SAN DIEGO, Calif. — A pill used for over two decades to treat the flu may soon find a new job — curing sepsis. Researchers in California say Tamiflu helps fight off the deadly infection by boosting the immune system. The discovery is especially important now, as sepsis is one of the major complications of COVID-19 infections.
Experiments in humans and mice suggest the common prescription medication improves survival chances. Another repurposed drug for preventing secondary heart attacks, the blood thinner Brilinta, also proved just as effective. The study finds these medications stop protective blood cells from dying. They may work better than antibiotics for a condition that the CDC says affects 1.7 million American adults each year.
“In many cases, the antibiotics we give these patients should be able to kill the bacteria, based on lab tests, yet a significant number of patients are not pulling through,” says senior author Professor Victor Nizet from the University of California-San Diego in a release.
“If we can reduce mortality in staph sepsis by 10 or 20 percent by arming or protecting the immune system, we can likely save more lives than discovering an additional new antibiotic that may still not cure the sickest patients.”
What triggers sepsis in patients?
Staph bacteria, or Staphylococcus aureus, causes the bloodstream infection. This antibiotic-resistant germ can be found on the skin of about one in four people right now.
If it enters the body through damaged skin, it can trigger severe illness or death in a third of cases. Last year, researchers discovered sepsis, or blood poisoning, was responsible for one in five deaths globally — more than cancer.
The U.S. Food and Drug Administration approved Tamiflu (which also comes in liquid form) for use in 1999. Brilinta has been available to patients for the last decade. Study authors say they potentially hold the key to combating a health crisis, fueled by resistance to antibiotics.
Sepsis is among the worst problems facing intensive care patients. One in three who die in a hospital have these infections. It occurs when the body responds extremely to an infection, wrecking the immune system. High doses of antibiotics often fail to work.
Blood platelets hold the key to stopping infections
Prof. Nizet and the team discovered a battle occurs between staph bugs and platelets, cells that clot the blood. Levels plummet if the bacteria wins. A study of 49 staph sepsis patients in the U.S. revealed those with fewer platelets are more likely to die.

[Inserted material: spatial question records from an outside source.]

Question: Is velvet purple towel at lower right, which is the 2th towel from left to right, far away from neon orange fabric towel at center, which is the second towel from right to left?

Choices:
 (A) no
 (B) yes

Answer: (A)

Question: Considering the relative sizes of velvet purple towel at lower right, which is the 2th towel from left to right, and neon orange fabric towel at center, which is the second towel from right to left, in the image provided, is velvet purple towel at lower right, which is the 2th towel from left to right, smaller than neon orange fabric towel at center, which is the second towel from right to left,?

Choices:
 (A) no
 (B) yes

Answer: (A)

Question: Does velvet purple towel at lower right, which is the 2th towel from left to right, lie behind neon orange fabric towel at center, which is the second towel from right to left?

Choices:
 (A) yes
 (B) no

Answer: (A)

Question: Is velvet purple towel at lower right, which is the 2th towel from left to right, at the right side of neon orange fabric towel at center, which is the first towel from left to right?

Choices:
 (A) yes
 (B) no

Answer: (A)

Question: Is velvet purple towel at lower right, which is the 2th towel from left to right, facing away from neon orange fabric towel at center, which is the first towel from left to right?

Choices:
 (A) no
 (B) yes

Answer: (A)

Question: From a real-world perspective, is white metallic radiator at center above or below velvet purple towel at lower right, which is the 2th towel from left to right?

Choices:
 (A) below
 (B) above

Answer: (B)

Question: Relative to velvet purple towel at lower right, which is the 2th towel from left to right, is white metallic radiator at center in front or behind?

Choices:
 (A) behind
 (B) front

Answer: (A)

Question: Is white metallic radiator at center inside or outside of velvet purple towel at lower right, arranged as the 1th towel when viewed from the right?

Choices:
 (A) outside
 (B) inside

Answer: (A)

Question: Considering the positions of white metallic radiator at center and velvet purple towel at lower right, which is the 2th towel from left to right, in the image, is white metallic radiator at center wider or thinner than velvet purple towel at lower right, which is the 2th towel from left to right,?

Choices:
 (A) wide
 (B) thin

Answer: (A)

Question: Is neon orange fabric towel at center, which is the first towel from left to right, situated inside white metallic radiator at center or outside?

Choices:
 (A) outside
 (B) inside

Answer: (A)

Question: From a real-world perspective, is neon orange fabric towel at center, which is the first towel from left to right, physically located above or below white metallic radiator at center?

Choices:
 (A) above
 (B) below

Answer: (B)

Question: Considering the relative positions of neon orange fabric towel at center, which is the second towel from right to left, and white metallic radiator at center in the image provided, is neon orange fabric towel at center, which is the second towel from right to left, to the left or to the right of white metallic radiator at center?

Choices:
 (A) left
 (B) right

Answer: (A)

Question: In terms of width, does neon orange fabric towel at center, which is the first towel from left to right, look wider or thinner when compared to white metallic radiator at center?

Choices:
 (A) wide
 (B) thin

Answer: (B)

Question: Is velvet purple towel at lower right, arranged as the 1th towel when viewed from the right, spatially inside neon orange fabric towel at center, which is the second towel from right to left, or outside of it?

Study authors collected blood and bacteria samples, along with demographic and health information. Surprisingly, the results show outcomes did not have a link to the immune system’s white blood cell counts. It did however tie into the number of platelets.
Low counts, defined as fewer than 100,000 per cubic millimeter of blood, increased the risk of death. Roughly one-third (31%) died, compared to fewer than six percent of those with platelet counts above that threshold. Tests also showed platelets secrete antimicrobial peptides that help destroy bacteria. At the same time, the staph releases an alpha-toxin that harms platelets.
In addition to poking holes in the blood cells, it convinces them to produce an enzyme that trims off sugar molecules that cover the cell’s surface. Another molecule in the liver, the Ashwell-Morell receptor, recognizes the platelet’s new look and pulls “bald” platelets out of circulation.
Mouse models of the disease identified the two drugs that “tip the balance” back in favor of the patient. Brilinta blocked the alpha-toxin so it can’t injure platelets or stimulate its sugar-removing enzyme. Tamiflu inhibits the latter so the cells don’t go bald and aren’t cleared by the liver — even when the alpha-toxin is around.
Finding new answers in old medications
Either medication maintained more platelets and reduced blood bacteria in the mice. About 60 percent survived their infection, compared to just 20 percent of untreated mice. In humans, side-effects can include nausea, diarrhea, and bleeding. Safety and efficacy trials for patients with staph sepsis would be ideal.
Study authors note that there’s little financial incentive for pharmaceutical companies to develop new treatments with profitable drugs already available. However, repurposing commercially available therapies for sepsis, which can be caused by several other types of bacteria, has many advantages.
“Discovering a new drug is tremendously expensive and takes many, many years,” Prof. Nizet concludes. “But if we look around at what we already have, what we already know to be safe, we may find many opportunities to improve patient outcomes.”
The findings appear in the journal Science Translational Medicine.
SWNS writer Mark Waghorn contributed to this report.